Thanks for the replies guys.
...Bigmet, regarding the 28 steps of decoders, are you saying that the interpolation occurs in the dcc controller? I am not sure this is correct as if there are only 28 steps in the decoder, (which I do not contest), there is no code that the dcc controller can send to make the decoder provide an interpolated output, it would only understand 0 - 28, or should that be 0 to 27. I think the interpolation must be done in the decoder...

I didn't make a very clear job of it. The 126 speed steps require both a DCC system and decoder to have the 126 step capability. When the decoder is set (by whichever CV29 bit it is) to work in 126 step mode, the DCC system needs an entry in memory associating the decoder address with working in 126 step mode, otherwise the decoder will operate in 28 step mode. The interpolation between the 28 steps is performed in decoder.
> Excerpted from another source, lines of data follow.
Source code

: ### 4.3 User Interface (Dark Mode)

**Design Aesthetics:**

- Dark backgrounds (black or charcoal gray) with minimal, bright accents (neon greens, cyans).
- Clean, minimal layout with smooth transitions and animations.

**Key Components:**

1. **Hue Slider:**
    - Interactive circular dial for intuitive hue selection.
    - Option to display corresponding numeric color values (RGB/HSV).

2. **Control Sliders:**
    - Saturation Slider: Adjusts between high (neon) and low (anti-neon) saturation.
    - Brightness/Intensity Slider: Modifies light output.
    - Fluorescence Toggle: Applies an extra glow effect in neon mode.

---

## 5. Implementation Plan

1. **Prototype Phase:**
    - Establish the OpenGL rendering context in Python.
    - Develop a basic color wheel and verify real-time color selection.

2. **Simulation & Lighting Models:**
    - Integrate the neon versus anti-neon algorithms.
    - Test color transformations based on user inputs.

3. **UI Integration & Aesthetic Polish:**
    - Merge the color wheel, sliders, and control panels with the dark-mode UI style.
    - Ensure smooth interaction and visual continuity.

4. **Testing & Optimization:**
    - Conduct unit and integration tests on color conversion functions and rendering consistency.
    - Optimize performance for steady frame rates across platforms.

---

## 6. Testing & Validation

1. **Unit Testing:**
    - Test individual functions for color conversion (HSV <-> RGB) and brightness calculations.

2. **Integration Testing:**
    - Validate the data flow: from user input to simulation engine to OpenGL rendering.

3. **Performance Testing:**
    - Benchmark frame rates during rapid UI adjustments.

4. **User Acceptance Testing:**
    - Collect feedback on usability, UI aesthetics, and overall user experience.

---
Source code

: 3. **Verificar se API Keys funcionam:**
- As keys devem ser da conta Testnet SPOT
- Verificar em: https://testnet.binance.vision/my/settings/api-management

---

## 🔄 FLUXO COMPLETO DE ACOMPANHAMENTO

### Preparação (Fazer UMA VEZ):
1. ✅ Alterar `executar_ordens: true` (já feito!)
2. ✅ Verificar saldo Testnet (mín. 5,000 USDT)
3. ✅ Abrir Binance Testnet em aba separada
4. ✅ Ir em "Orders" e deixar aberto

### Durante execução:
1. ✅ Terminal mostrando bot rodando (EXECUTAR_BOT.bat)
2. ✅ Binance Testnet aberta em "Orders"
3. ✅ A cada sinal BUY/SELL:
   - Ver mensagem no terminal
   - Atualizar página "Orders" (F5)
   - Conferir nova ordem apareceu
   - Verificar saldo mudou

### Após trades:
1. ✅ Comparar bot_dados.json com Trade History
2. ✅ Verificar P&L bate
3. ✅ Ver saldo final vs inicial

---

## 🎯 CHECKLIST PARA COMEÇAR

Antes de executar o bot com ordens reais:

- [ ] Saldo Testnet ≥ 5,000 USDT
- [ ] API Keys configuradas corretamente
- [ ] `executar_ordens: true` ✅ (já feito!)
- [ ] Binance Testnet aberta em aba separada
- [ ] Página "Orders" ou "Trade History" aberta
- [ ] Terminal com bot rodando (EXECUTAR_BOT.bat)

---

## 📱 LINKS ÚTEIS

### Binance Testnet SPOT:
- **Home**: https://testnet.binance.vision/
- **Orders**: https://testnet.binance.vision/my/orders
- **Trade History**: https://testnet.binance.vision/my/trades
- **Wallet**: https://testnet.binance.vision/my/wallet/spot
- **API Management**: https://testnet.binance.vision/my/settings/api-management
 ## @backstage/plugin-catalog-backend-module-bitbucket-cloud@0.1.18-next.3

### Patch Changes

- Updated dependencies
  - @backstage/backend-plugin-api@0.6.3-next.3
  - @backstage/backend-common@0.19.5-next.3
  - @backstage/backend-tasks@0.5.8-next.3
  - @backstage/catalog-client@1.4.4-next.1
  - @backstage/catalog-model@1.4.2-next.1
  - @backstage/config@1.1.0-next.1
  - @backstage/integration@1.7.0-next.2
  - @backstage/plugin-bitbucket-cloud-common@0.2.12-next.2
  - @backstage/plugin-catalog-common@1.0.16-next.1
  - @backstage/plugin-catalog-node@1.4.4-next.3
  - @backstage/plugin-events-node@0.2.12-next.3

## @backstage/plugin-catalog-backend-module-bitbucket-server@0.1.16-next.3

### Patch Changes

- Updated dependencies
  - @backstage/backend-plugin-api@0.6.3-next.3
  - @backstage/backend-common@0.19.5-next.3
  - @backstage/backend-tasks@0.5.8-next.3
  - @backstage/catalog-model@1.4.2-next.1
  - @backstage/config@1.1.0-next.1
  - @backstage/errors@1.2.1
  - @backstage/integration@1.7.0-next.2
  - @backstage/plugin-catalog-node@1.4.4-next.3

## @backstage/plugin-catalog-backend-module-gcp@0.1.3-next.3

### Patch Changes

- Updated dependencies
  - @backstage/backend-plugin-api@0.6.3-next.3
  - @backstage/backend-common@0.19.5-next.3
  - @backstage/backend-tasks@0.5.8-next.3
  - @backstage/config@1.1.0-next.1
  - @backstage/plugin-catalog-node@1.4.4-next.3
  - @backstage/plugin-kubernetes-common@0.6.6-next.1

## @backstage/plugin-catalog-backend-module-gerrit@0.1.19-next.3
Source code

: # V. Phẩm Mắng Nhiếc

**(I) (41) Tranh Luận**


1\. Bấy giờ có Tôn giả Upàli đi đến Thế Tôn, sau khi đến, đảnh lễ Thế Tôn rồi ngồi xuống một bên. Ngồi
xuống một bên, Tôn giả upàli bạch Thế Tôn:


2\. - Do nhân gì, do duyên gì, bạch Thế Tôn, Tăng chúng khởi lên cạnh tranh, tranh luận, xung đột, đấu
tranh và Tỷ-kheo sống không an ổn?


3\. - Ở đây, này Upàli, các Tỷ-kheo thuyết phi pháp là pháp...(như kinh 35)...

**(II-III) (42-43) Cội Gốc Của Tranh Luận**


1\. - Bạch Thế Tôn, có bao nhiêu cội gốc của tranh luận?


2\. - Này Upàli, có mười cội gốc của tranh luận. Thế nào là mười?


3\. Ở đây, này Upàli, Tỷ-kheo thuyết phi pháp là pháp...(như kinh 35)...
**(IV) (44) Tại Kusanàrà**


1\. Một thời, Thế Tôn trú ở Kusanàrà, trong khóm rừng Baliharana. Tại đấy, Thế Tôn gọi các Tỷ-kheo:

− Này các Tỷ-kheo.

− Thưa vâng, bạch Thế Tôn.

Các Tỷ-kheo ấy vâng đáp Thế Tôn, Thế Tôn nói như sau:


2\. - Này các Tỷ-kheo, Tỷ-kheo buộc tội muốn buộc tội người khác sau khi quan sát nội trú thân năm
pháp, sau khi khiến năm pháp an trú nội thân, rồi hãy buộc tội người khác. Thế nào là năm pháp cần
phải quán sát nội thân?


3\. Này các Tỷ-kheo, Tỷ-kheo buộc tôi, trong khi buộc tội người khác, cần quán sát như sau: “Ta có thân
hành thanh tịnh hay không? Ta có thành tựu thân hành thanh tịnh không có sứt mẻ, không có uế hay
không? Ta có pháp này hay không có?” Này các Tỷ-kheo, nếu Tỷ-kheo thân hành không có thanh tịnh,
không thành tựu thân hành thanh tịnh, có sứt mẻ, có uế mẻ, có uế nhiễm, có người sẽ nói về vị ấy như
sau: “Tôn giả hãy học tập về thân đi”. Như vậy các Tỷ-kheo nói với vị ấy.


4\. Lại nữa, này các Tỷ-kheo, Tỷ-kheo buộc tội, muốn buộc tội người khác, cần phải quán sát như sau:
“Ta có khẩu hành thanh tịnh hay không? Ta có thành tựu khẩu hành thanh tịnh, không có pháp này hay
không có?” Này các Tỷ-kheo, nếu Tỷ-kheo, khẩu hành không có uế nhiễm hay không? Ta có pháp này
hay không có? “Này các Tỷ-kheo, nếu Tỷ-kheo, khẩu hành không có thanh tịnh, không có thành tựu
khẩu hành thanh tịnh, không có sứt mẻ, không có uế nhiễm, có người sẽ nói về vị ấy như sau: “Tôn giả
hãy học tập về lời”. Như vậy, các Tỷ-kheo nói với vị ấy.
I was recently reminded of this after resetting my command station back to factory settings, having filled up the memory with loco addresses of my own and friend's locos that I have tested and/or programmed for them. And there I was wondering why my diesels were no longer running in 126 speed step mode, until the little grey cells remembered...

[RAF96]

A modelshop I used to frequent sold slot racing motors, the boxes of quite a few had been opened. They had been rejected by members of the slot racing club. The owner was quite happy to sell them and they seemed to be perfectly good double ended motors. Apparently they were hand wound, and the packing slip carried a number for whoever had assembled it. They reckoned that one particular numbered ones were always slower than the others! Probably an urban myth that had spread through the slot racing community, but there was possibly a grain of truth in it.

Apologies for staying off topic for a bit longer but the subject could be read across to model railway motors - I used to rewind slot car motors in a previous life and it was part science, part art, part - 'I wonder if...'.
To get a more powerful but peaky motor it would be rewound with thicker wire and less turns. More oomph obviously meant more amps to run it.
For an easier to drive motor for the kids it was mega turns of very thin wire. Less oomph meant less amps to run it.
You can find look up tables on the inter-web showing the wire gauge to turns relationships.
See here for a How-To on rewinding basics. http://www.ncphobbies.com/rewind.html
Once rewound the armatures were bombproofed by soaking the windings in Araldite then carefully balanced on 2 razor blades.
Rob

[Bramshot]

I tried using the user programmable characteristic on a Zen decoder. Total disaster! The decoder will not apply acceleration or deceleration between step 0 and step 1 correctly, so there is a step change of speed at start and stop. Also, when I used a value of 1 for the first step, to try to sort this out, it takes off at full speed at that step, then reverts to the programmed values for the other steps!
I also had a play with the back emf control, as this is bound to affect linearity. All you can do with Zen is turn it off completely or select the speed at which it cuts off. In fact, I would have expected the feedback from this control to help to linearise the loco speed by taking out some of the loading variables. With back emf and the user defined curve, the loco noticeably changes speed as it goes round curves or up gradients (slows down) or down gradients (speeds up), both appearing to indicate that it isn’t actually working. It does not do this when using the standard straight line. Without it and with the user programmed linear curve the loco exhibits very non linear behaviour being faster than expected at the lower speed steps.
I have contacted DCC Concepts about this and will see what they say.